[Collected data]
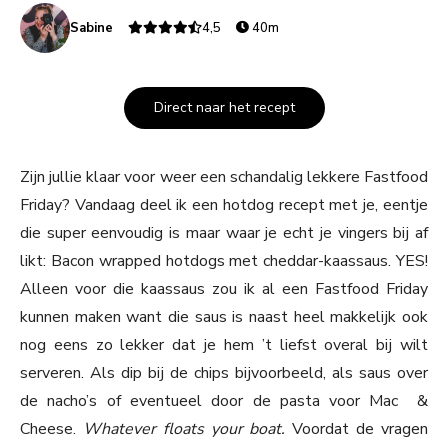
Sabine
4,5
40m
Direct naar het recept
Zijn jullie klaar voor weer een schandalig lekkere Fastfood
Friday? Vandaag deel ik een hotdog recept met je, eentje
die super eenvoudig is maar waar je echt je vingers bij af
likt: Bacon wrapped hotdogs met cheddar-kaassaus. YES!
Alleen voor die kaassaus zou ik al een Fastfood Friday
kunnen maken want die saus is naast heel makkelijk ook
nog eens zo lekker dat je hem ’t liefst overal bij wilt
serveren. Als dip bij de chips bijvoorbeeld, als saus over
de nacho’s of eventueel door de pasta voor Mac &
Cheese.
Whatever floats your boat.
Voordat de vragen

Problem to solve – Rewrite the text of the entries above as a numbered list, one line per item, with blank lines dropped and the pictures left out.

Answer below –
1. Sabine
2. 4,5
3. 40m
4. Direct naar het recept
5. Zijn jullie klaar voor weer een schandalig lekkere Fastfood
6. Friday? Vandaag deel ik een hotdog recept met je, eentje
7. die super eenvoudig is maar waar je echt je vingers bij af
8. likt: Bacon wrapped hotdogs met cheddar-kaassaus. YES!
9. Alleen voor die kaassaus zou ik al een Fastfood Friday
10. kunnen maken want die saus is naast heel makkelijk ook
11. nog eens zo lekker dat je hem ’t liefst overal bij wilt
12. serveren. Als dip bij de chips bijvoorbeeld, als saus over
13. de nacho’s of eventueel door de pasta voor Mac &
14. Cheese.
15. Whatever floats your boat.
16. Voordat de vragen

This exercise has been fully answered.